What does it mean to issue bonds?

Many startups that need to raise funds usually look to debt first. It's common for corporations to seek out debt as a way to finance their growth. By "issuing bonds," the company essentially puts bonds up for sale that an investor can purchase. They'll then have a contract with the company, acknowledging the debt. The company will regularly pay the investor interest payments. Then they'll repay the debt once the maturity date, or the contract's deadline, is reached.

When should you start issuing bonds?

If you're thinking about issuing bonds for your company, you'll want to evaluate the need for capital. Will the money you want to raise be put toward something that can give you a good return on the risk you're taking? If there is no specific reason to raise capital, there's no need to issue bonds.

But if you have mapped out projects that you know can help you increase your revenue substantially, then you should consider it.

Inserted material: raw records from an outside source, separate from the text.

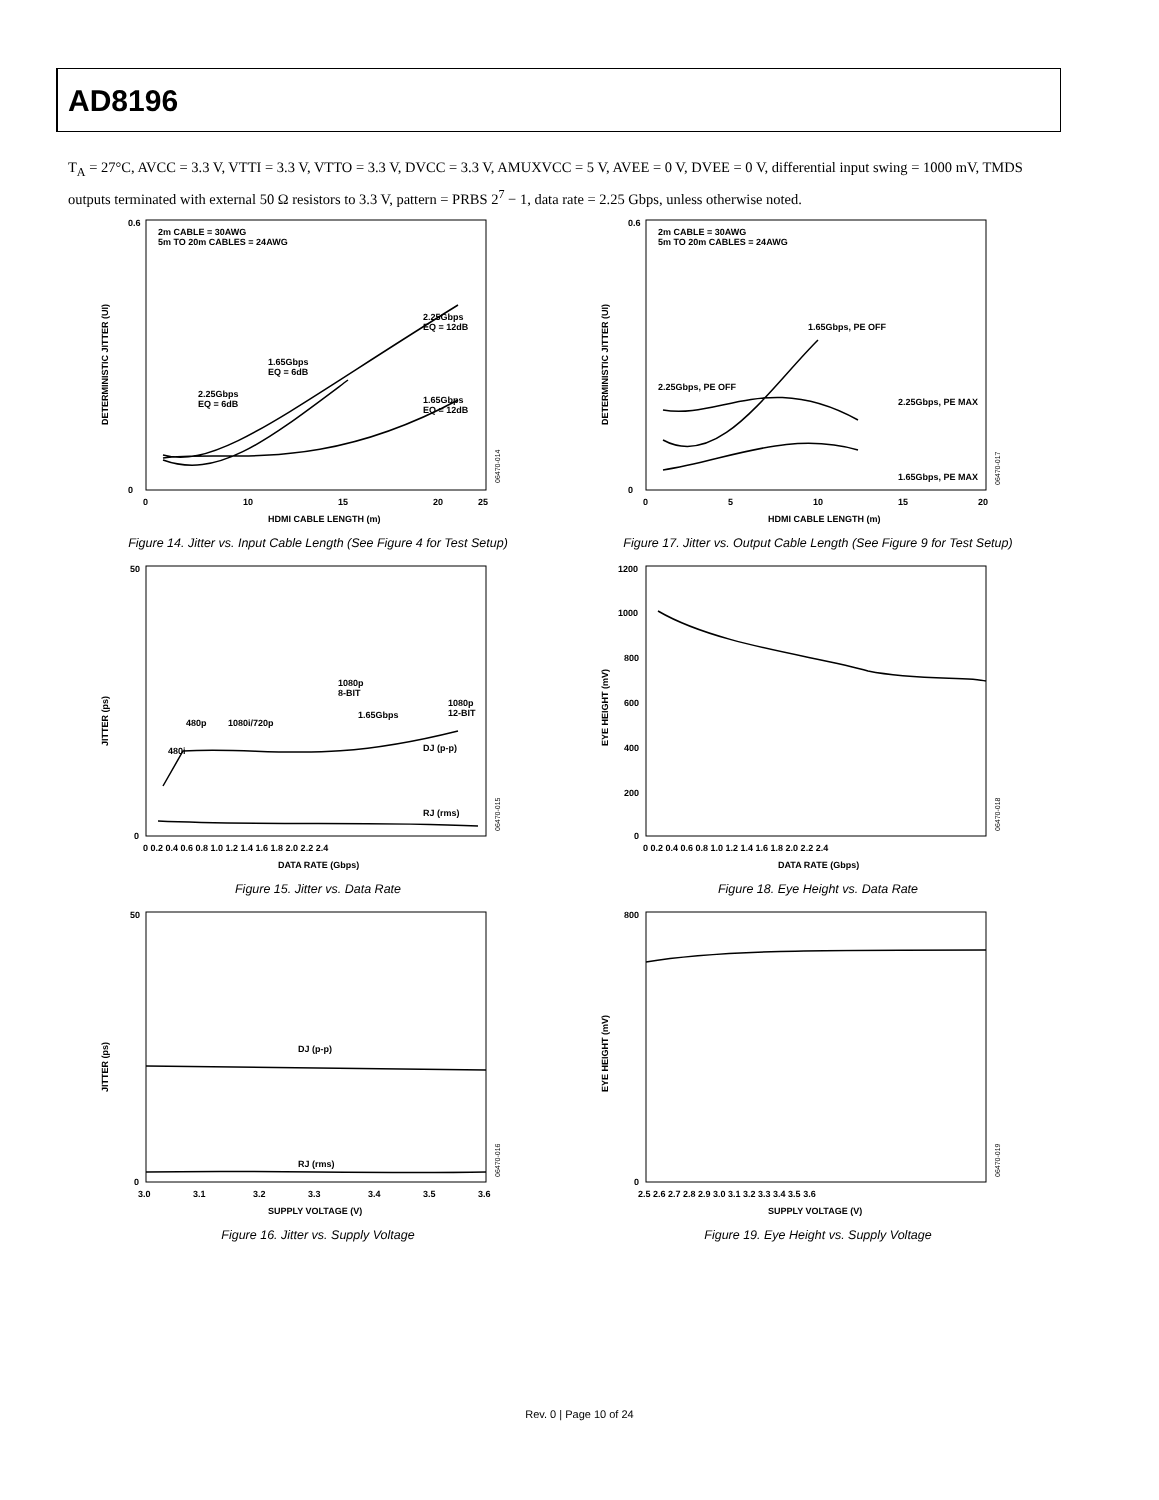AD8196
T<sub>A</sub> = 27°C, AVCC = 3.3 V, VTTI = 3.3 V, VTTO = 3.3 V, DVCC = 3.3 V, AMUXVCC = 5 V, AVEE = 0 V, DVEE = 0 V, differential input swing = 1000 mV, TMDS outputs terminated with external 50 Ω resistors to 3.3 V, pattern = PRBS 2<sup>7</sup> − 1, data rate = 2.25 Gbps, unless otherwise noted.
2m CABLE = 30AWG
5m TO 20m CABLES = 24AWG
2.25Gbps
EQ = 12dB
1.65Gbps
EQ = 6dB
2.25Gbps
EQ = 6dB
1.65Gbps
EQ = 12dB
DETERMINISTIC JITTER (UI)
0.6
0
0
10
15
20
25
HDMI CABLE LENGTH (m)
06470-014
Figure 14. Jitter vs. Input Cable Length (See Figure 4 for Test Setup)
2m CABLE = 30AWG
5m TO 20m CABLES = 24AWG
1.65Gbps, PE OFF
2.25Gbps, PE OFF
2.25Gbps, PE MAX
1.65Gbps, PE MAX
DETERMINISTIC JITTER (UI)
0.6
0
0
5
10
15
20
HDMI CABLE LENGTH (m)
06470-017
Figure 17. Jitter vs. Output Cable Length (See Figure 9 for Test Setup)
480i
480p
1080i/720p
1080p
8-BIT
1.65Gbps
1080p
12-BIT
DJ (p-p)
RJ (rms)
JITTER (ps)
50
0
0 0.2 0.4 0.6 0.8 1.0 1.2 1.4 1.6 1.8 2.0 2.2 2.4
DATA RATE (Gbps)
06470-015
Figure 15. Jitter vs. Data Rate
EYE HEIGHT (mV)
1200
1000
800
600
400
200
0
0 0.2 0.4 0.6 0.8 1.0 1.2 1.4 1.6 1.8 2.0 2.2 2.4
DATA RATE (Gbps)
06470-018
Figure 18. Eye Height vs. Data Rate
DJ (p-p)
RJ (rms)
JITTER (ps)
50
0
3.0
3.1
3.2
3.3
3.4
3.5
3.6
SUPPLY VOLTAGE (V)
06470-016
Figure 16. Jitter vs. Supply Voltage
EYE HEIGHT (mV)
800
0
2.5 2.6 2.7 2.8 2.9 3.0 3.1 3.2 3.3 3.4 3.5 3.6
SUPPLY VOLTAGE (V)
06470-019
Figure 19. Eye Height vs. Supply Voltage
Rev. 0 | Page 10 of 24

Here are some common reasons companies decide to issue bonds:

Room to grow

Photo by Isaac Smith on Unsplash

Every startup with a business plan has growth as an objective. Your company could be interested in scaling up production, adding or promoting staff, opening more subsidiaries, or increasing its market share. In these cases, your business will likely need additional funding. If this sounds like you, it might be the right time for your startup to issue bonds.

Freedom to innovate

In a free market, business is a competition. And what determines the survival of a company is its willingness to innovate and lead the way in creating or perfecting products. While being market-relevant might be a daunting task for many companies, holding leverage over competitors could be a viable survival tactic.

For a startup to be innovative, they usually need to invest in research and development. These departments require funding, but can affect your bottom line in the long run. If you're feeling confident in the returns, then issuing bonds is one way to accomplish this.

Why startups issue bonds

Photo by krakenimages on Unsplash

Business owners prefer to issue bonds because they're contract debts and not ownership sales. And offering shares gives the lender some part of the startup ownership. Debt is almost inevitable for most startup companies looking to level up, and issuing bonds has become a preferred choice since it offers mutual benefits for both the firm and its investors.

Benefits of issuing bonds

  • Issuing bonds helps protect ownership interests.
  • Bonds are flexible and can vary in value, payment terms, interest rate and also a timeline.
  • It allows the company to tailor the preferable bonds and give investors a variety of options.
  • The company can expand its pool of investors, creating a safer investment.
  • The bondholder can convert their bond into the company's stocks.
  • Interest payments from the bonds can be tax-deductible.

Disadvantages of issuing bonds

  • For startups to make their bonds attractive, they have high-interest rates that are costly to maintain.
  • If the startup defaults on the bond, the investor has the right to force the company into bankruptcy.
  • When a startup sells too many bonds, it can be tough to keep up, and many companies end up buying back the bonds.

All things considered, issuing bonds should be an option once your company is in a financially stable condition and ready to take on the next step.